Mitigate Risk by Educating Your BYOD Employees
BYOD security strategies often include firewalls, VPNs, passwords, and other technical measures. The one thing they often don’t account for are the users. Whether it’s tapping into an unsecured wifi network or letting a friend borrow a phone, BYOD users are often their own biggest security threat.
When it Comes to BYOD, Never Assume
A 2013 survey of 1,000 US office workers conducted by Opinion Matters found that an alarming 95.6% of respondents admitted to using public WiFi to perform work tasks on their tablet or smartphone. What is perhaps even more alarming is that more than one-third also admitted to connecting to a public WiFi network at least 20 times per week. These figures point to a significant disconnect between the reality and expectations of organizations supporting BYOD. As much as we’d all like to assume that all BYOD employees are well versed in basic security practices, the survey results show that this simply isn’t the case.

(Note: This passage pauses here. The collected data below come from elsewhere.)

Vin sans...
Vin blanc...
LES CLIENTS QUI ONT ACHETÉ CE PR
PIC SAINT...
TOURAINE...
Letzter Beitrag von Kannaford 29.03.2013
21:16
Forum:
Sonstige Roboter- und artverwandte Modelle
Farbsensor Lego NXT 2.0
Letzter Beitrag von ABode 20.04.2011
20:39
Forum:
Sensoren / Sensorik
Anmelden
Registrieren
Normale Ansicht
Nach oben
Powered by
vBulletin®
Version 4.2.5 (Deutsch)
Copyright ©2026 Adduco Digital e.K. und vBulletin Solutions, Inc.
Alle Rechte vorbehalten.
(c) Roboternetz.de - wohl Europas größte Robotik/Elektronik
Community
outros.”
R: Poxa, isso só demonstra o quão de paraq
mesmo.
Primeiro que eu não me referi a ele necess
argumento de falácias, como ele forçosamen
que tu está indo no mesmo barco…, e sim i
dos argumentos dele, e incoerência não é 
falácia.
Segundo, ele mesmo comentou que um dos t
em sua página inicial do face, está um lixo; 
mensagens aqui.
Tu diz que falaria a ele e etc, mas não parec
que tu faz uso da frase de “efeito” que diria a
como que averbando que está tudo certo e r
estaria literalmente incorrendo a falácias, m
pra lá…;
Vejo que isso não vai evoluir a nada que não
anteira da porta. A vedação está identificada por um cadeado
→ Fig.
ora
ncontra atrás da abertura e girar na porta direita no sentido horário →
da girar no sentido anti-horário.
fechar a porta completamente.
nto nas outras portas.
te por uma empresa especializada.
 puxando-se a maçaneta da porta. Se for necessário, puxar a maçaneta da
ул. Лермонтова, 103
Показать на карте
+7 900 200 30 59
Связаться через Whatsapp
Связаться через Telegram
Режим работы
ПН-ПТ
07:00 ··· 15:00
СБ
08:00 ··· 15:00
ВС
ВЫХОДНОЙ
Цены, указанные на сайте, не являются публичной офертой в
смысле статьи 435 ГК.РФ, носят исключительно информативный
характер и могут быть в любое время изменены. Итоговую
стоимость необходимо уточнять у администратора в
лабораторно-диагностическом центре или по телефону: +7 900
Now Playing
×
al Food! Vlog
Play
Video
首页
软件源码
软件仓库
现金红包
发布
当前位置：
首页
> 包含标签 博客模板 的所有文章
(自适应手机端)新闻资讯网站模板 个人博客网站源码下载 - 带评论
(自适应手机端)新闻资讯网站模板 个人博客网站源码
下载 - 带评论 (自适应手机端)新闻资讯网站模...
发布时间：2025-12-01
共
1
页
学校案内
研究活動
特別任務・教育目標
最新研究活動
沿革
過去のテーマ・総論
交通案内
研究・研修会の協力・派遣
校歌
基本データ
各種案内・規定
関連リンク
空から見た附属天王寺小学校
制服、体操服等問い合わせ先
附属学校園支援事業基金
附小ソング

Education: Start with the Basics
While having employees sign a BYOD policy is a good first step, it is no replacement for training. Before entrusting employees with mobile enterprise apps and sensitive data, it is critical that they are formally made aware of basic mobile app security. In training, focus more on best practices rather than delving into highly technical material. Illustrate the importance of constructing strong passwords as well as the dangers of connecting to unsecured WiFi networks. Cover best practices when it comes to suspicious emails and attachments, and provide employees guidance on what to do if they think their device has been compromised. Keep in mind that many mobile users simply aren’t aware of mobile security dangers, and a short training program or course will go a long way in curtailing risky behavior.
In addition to education, enforcement is also an important piece of the BYOD puzzle. Implementing consequences for non-compliance may sounds tough, but it also sends a clear message to BYOD users that data security is a serious matter. While there is no one-size-fits-all enforcement strategy, many organizations are incorporating BYOD compliance into performance reviews and have policies in place to revoke BYOD privileges in the case of non-compliance.
Continuous Education is Key
Technology, as we all know, pushes forward at an unrelenting pace. As advances in mobile technology and apps bring new opportunities, they will inevitably be accompanied by a few additional risks. With that in mind, continuous education to keep BYOD users up to date with latest mobile security threats should be a part of your overall IT security strategy.